Wednesday, June 22, 2016

Here's why Human Women Probably Struggled to have Babies with Neanderthal Men

 
This is actually important as it polices up a clear mechanism for the Neanderthal genome to be subsumed into the more populous human genome.  It is also an unexpected development that resolves obvious questions regarding the Neanderthals such as where are they?  Lack of male offspring nicely selects for female dominant characteristics and allows human male dominant male characteristics which covers all the evidence rather well.

Now i am certain that Europeans all have significant Neanderthal aspects preserved through the women.  Try red hair at the least.  In practice we may be a strong neanderthal without the robust male expression.  In fact this technique of hybridization prevents back breeding by male offspring and that surely creates a clean lineage and may well have been used with other primate linages as well.


This is a natural selection mechanism that has not been thought through before, but may actually be applied in animal breeding,  If not it should be applied.-

 
Here's why human women probably struggled to have babies with Neanderthal men
Imagine a couple living between 39,000 and 45,000 years ago. She's a human. He's a Neanderthal. Their families aren't thrilled with the union, but they've learned to deal with it.

Their union isn't all that unusual after all — enough humans and Neanderthals made babies together in the 5,000-plus years that the two species coexisted that modern humans now owe about 4% of our DNA to our extinct nonhuman kin.

As this human-Neanderthal couple moves through life, like many couples, they have children. A daughter, and then another daughter, and then another. And they notice something funny: All their Neanderthal man/human woman couple friends keep having daughters as well.

That mystery may have puzzled them, and its genetic legacy has puzzled modern scientists as well. While traces of all sorts of Neanderthal DNA show up in the human genome, scientists haven't found any Neanderthal Y-chromosomes — the chromosomes fathers pass to biologically male children. That doesn't necessarily mean the Neanderthal Y-chromosome is extinct, but it makes it likely.

There are a number of theories as to why the Neanderthal Y has vanished, the most popular until recently being the vagaries of random chance.
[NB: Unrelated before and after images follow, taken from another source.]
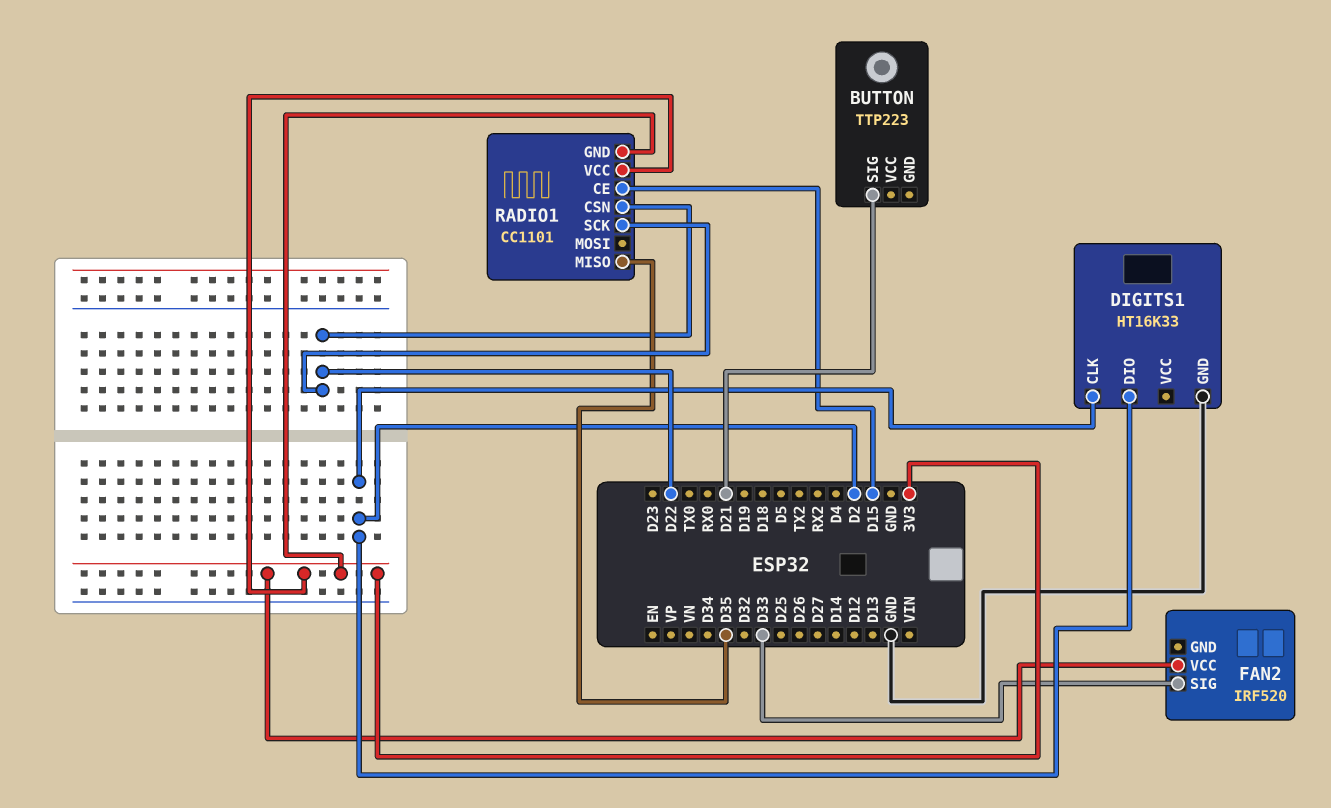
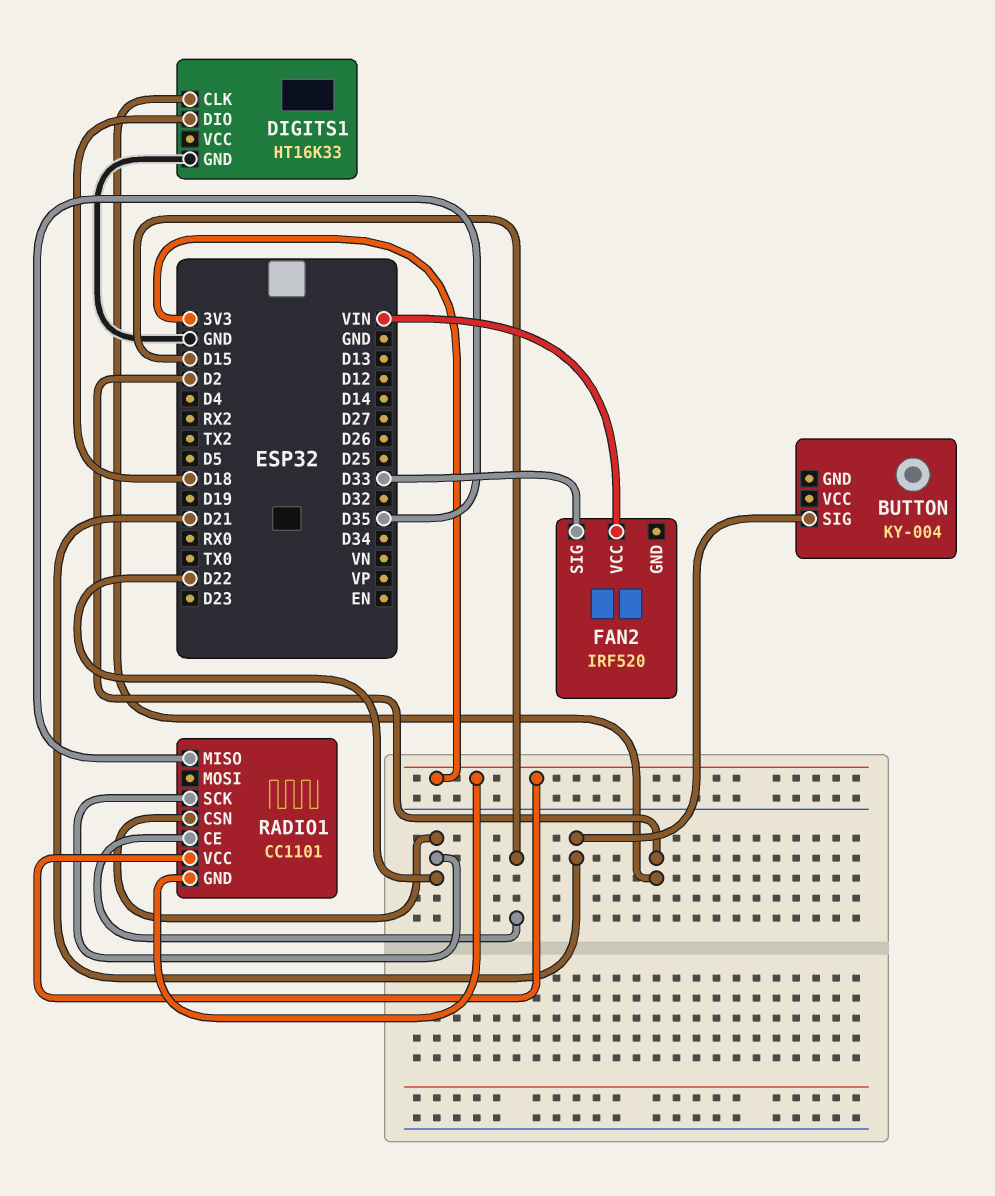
BUTTON: TTP223 -> KY-004
DIGITS1 pin DIO: D2 -> D18
FAN2 pin VCC: 3V3 -> VIN

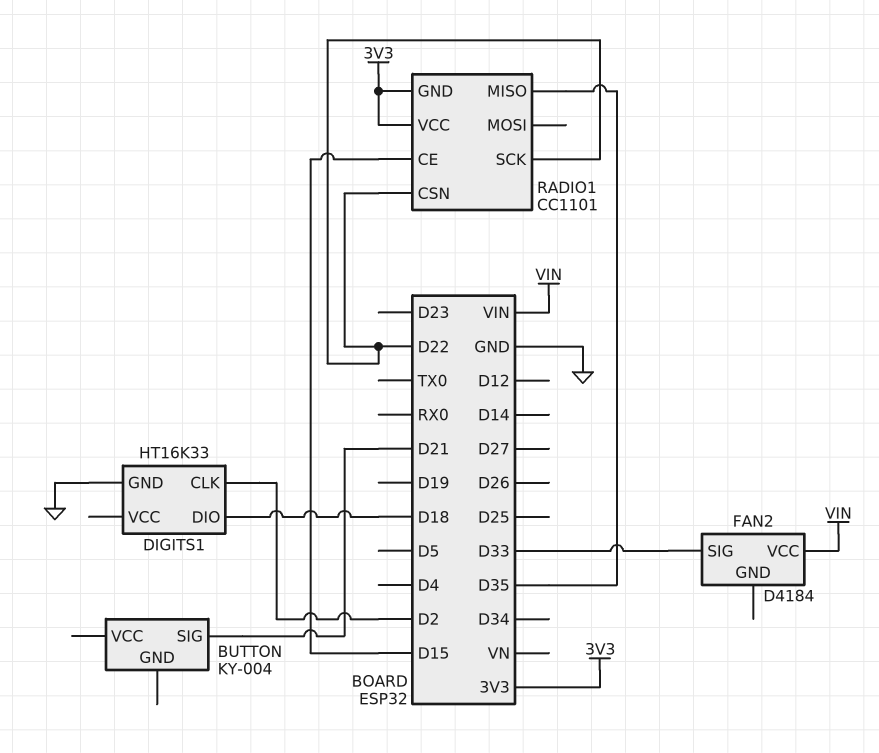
FAN2: IRF520 -> D4184

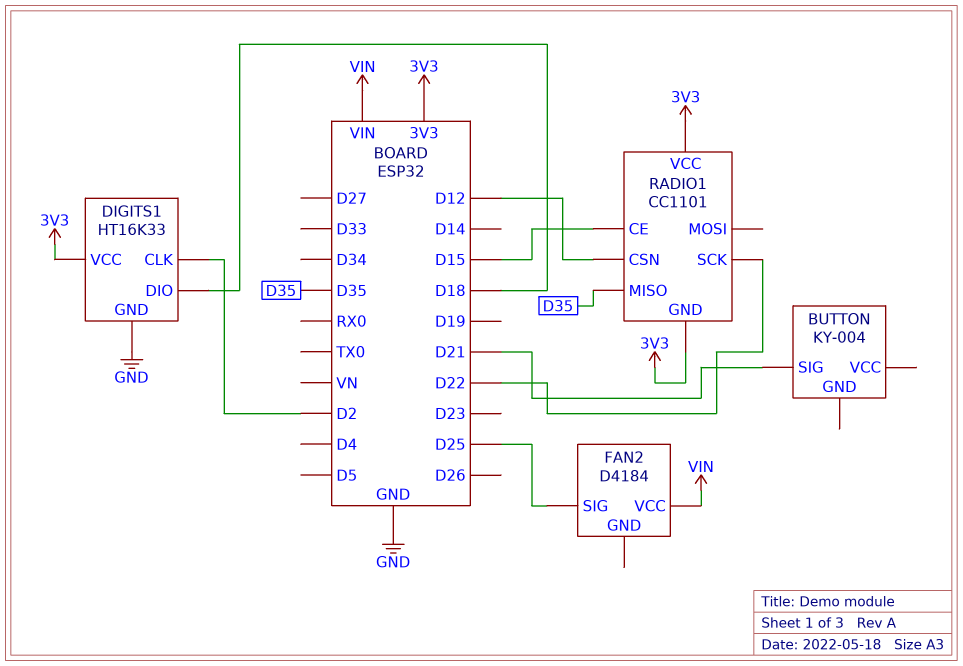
DIGITS1 pin VCC: none -> 3V3
FAN2 pin SIG: D33 -> D25
RADIO1 pin CSN: D22 -> D12

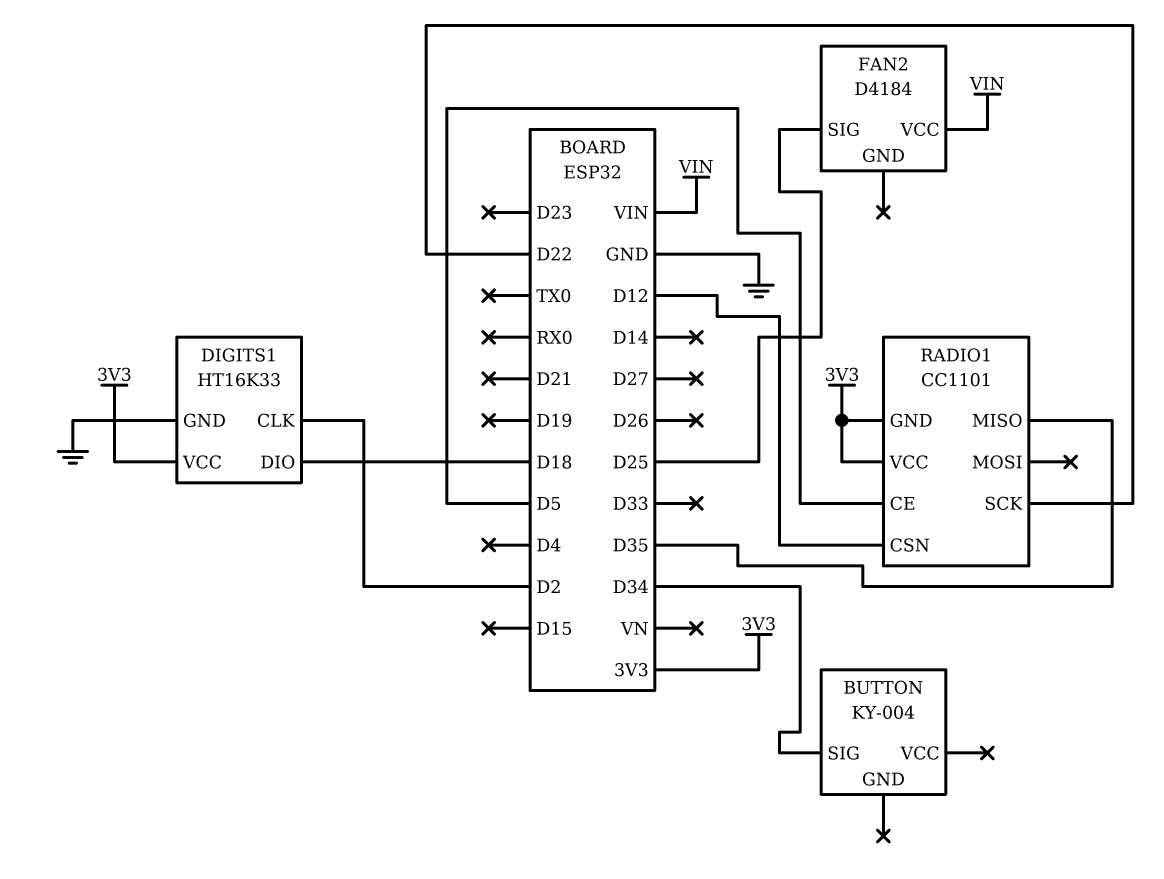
BUTTON pin SIG: D21 -> D34
RADIO1 pin CE: D15 -> D5

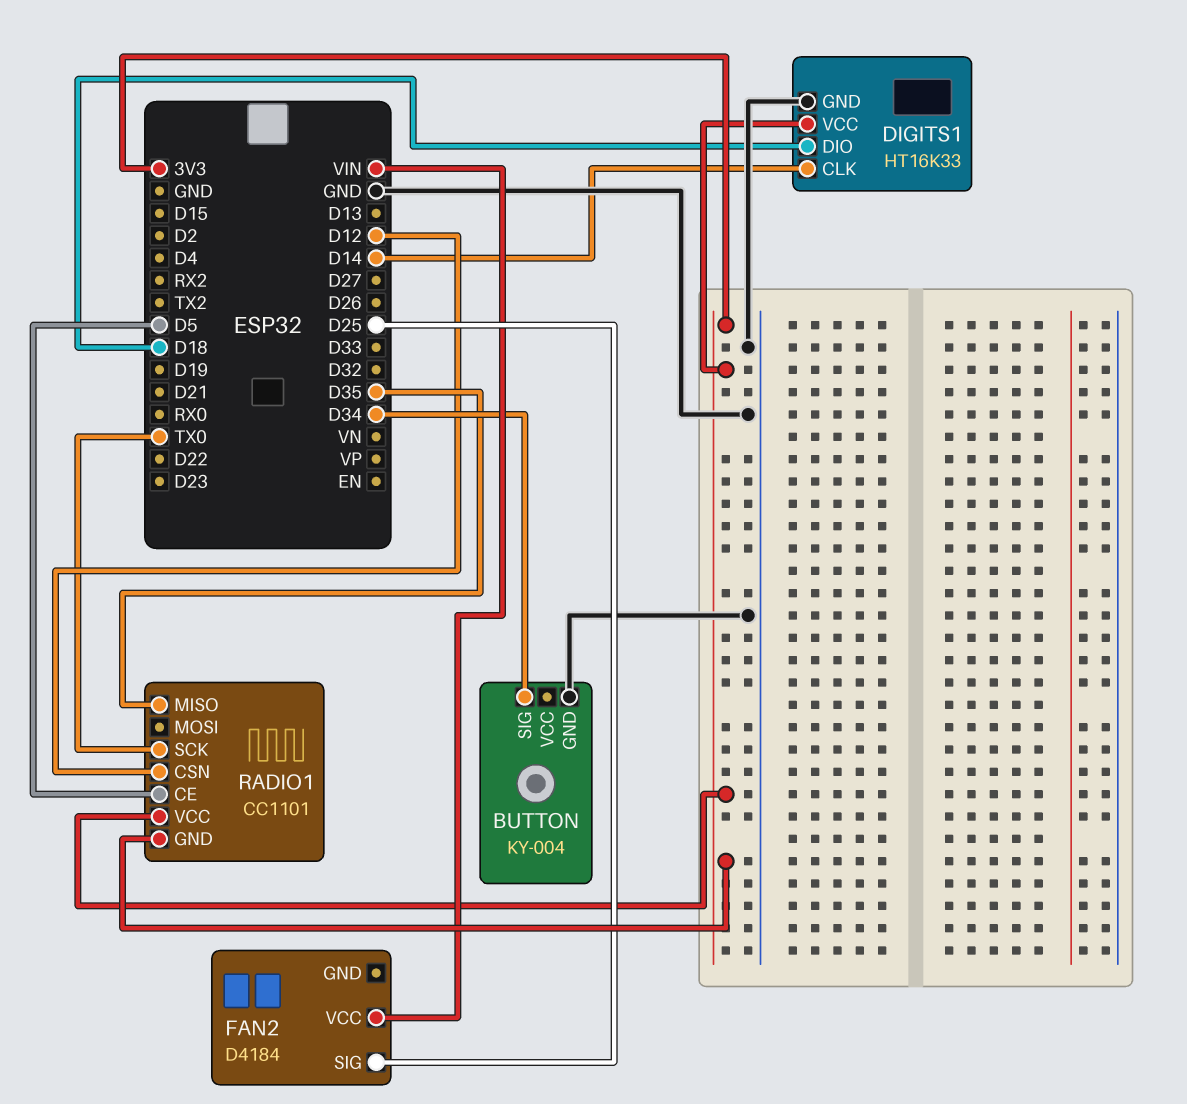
BUTTON pin GND: none -> GND
DIGITS1 pin CLK: D2 -> D14
RADIO1 pin SCK: D22 -> TX0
That is, that male children were born to Neanderthal-human couples, but their genes were rare enough not to survive through the ages.

But a study published recently in the American Journal of Human Genetics suggests an alternate explanation: Human women may have been unable, or at least struggled, to carry male half-Neanderthal fetuses to term. That's because of three genes found on the Neanderthal Y-chromosome that are known to trigger immune responses in human beings. Those genes could have caused human mothers' immune systems to attack male half-Neanderthal fetuses, triggering miscarriages.

Even if half-Neanderthal baby boys with human mothers were born occasionally, that genetic incompatibility could have weeded out enough of them to eventually remove their traces from the gene pool.

The paper's authors caution that their results are not conclusive — they've identified a possible cause, not shown it to be the case. But for bemused parents at ancient play groups full of little half-Neanderthal girls (as well as modern scientists) this result might have sated some curiosity.